13. The mmW reflection-directed structure of claim 11, wherein vertical thicknesses of the plurality of first and second conductive lines are about 0.2 micrometers (μm) to about 2 μm.

14. The mmW reflection-directed structure of claim 11, wherein widths of the plurality of first and second conductive lines are about 1 μm to about 10 μm.

15. The mmW reflection-directed structure of claim 11, wherein the upper surface of the transparent substrate, which is surrounded and exposed by the plurality of first and second conductive lines, has a diamond shape.

16. The mmW reflection-directed structure of claim 15, wherein a length of the diamond shape in the first direction is about 200 μm to about 400 μm.

17. The mmW reflection-directed structure of claim 15, wherein a length of the diamond shape in the second direction is about 300 μm to about 1200 μm.

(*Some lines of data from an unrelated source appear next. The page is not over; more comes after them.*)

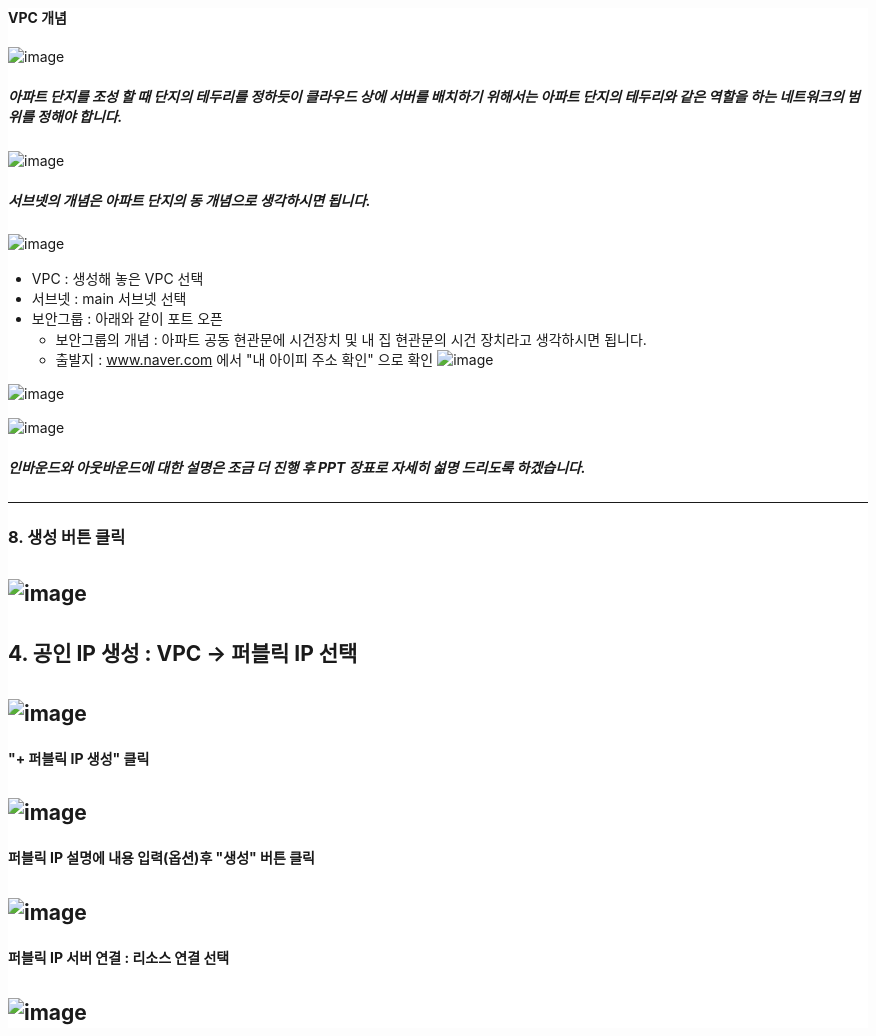 #### VPC 개념

![image](https://github.com/user-attachments/assets/fb091867-a4d8-4878-829f-3a5c04cf57ce)

##### 아파트 단지를 조성 할 때 단지의 테두리를 정하듯이 클라우드 상에 서버를 배치하기 위해서는 아파트 단지의 테두리와 같은 역할을 하는 네트워크의 범위를 정해야 합니다.

![image](https://github.com/user-attachments/assets/abeb2c6a-0197-49b1-80e4-35bfbe47f8e2)

##### 서브넷의 개념은 아파트 단지의 동 개념으로 생각하시면 됩니다.

![image](https://github.com/user-attachments/assets/451a8ff3-0c64-493e-8038-b5b4ac934760)

- VPC : 생성해 놓은 VPC 선택
- 서브넷 : main 서브넷 선택
- 보안그룹 : 아래와 같이 포트 오픈
  - 보안그룹의 개념 : 아파트 공동 현관문에 시건장치 및 내 집 현관문의 시건 장치라고 생각하시면 됩니다. 
  - 출발지 : www.naver.com 에서 "내 아이피 주소 확인" 으로 확인
![image](https://github.com/user-attachments/assets/9850df61-c501-4cc6-95ea-f9df88af79da)

![image](https://github.com/user-attachments/assets/e31f4ae3-5abf-440e-97c0-1118fe039bfa)

![image](https://github.com/user-attachments/assets/aeccbbe0-bd7b-4de2-bb2b-eb7f259750a1)

##### 인바운드와 아웃바운드에 대한 설명은 조금 더 진행 후 PPT 장표로 자세히 섦명 드리도록 하겠습니다. 

---
### 8. 생성 버튼 클릭

![image](https://github.com/user-attachments/assets/fd9d16e7-7480-4992-99b3-24fa6880c41e)
---
## 4. 공인 IP 생성 : VPC -> 퍼블릭 IP 선택
![image](https://github.com/user-attachments/assets/34b712ca-bd77-4434-8bd8-76781d1f1bf9)
---
#### "+ 퍼블릭 IP 생성" 클릭

![image](https://github.com/user-attachments/assets/9686dcec-ac50-499c-a9a3-311bc2772181)
---
#### 퍼블릭 IP 설명에 내용 입력(옵션)후  "생성" 버튼 클릭
![image](https://github.com/user-attachments/assets/e7ff0c5d-00d0-4ac0-b997-eaffe9ee5e9a)
---

#### 퍼블릭 IP 서버 연결 : 리소스 연결 선택
![image](https://github.com/user-attachments/assets/c311e2e6-5f04-4fba-9e77-1264609833a6)
---
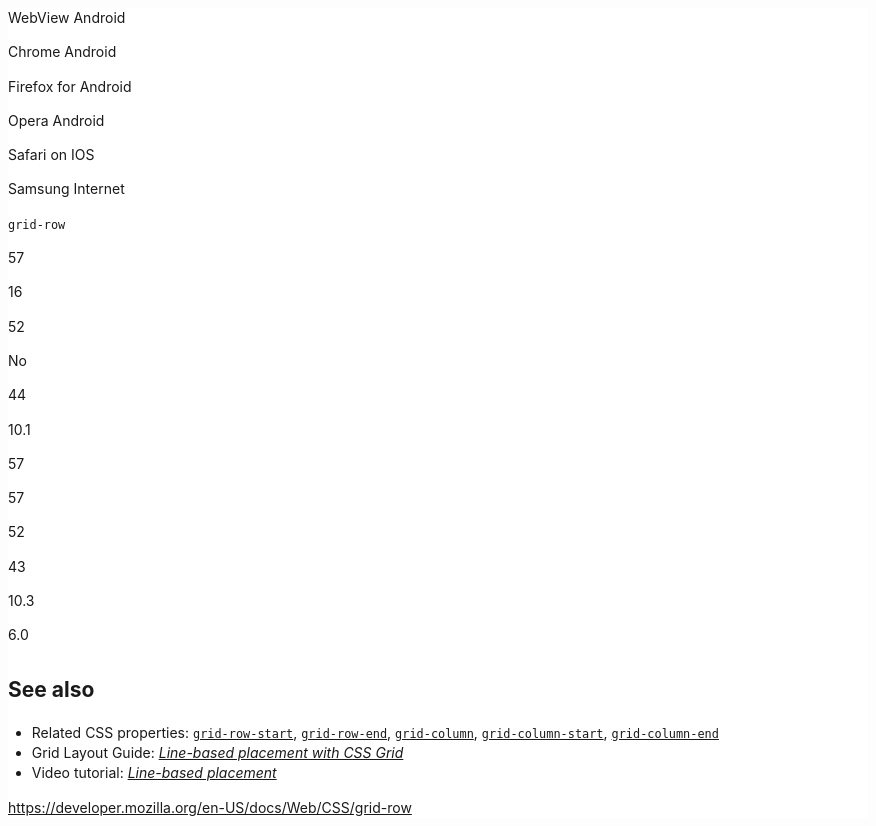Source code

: WebView Android

Chrome Android

Firefox for Android

Opera Android

Safari on IOS

Samsung Internet

`grid-row`

57

16

52

No

44

10.1

57

57

52

43

10.3

6.0

## See also

- Related CSS properties: [`grid-row-start`](grid-row-start), [`grid-row-end`](grid-row-end), [`grid-column`](grid-column), [`grid-column-start`](grid-column-start), [`grid-column-end`](grid-column-end)
- Grid Layout Guide: _[Line-based placement with CSS Grid](css_grid_layout/line-based_placement_with_css_grid)_
- Video tutorial: _[Line-based placement](https://gridbyexample.com/video/series-line-based-placement/)_

<a href="https://developer.mozilla.org/en-US/docs/Web/CSS/grid-row" class="_attribution-link">https://developer.mozilla.org/en-US/docs/Web/CSS/grid-row</a>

18. A millimeter-wave (mmW) transmission-directed structure configured to direct incident millimeter waves in a set direction, the mmW transmission-directed structure comprising: a transparent substrate in which unit cells are defined in a matrix, the transparent substrate having an upper surface parallel to first and second directions which are orthogonal to each other; andconductive patterns respectively arranged in the unit cells and having a mesh structure,wherein a mesh region in which one of the conductive patterns is formed is defined in each of the unit cells,and an area ratio of the mesh region to each of the unit cells is about 50% or more.

19. The mmW transmission-directed structure of claim 18, wherein the mesh structure has a diamond shape.

20. The mmW transmission-directed structure of claim 18, wherein the mesh region occupies an edge and a central portion of each of the unit cells.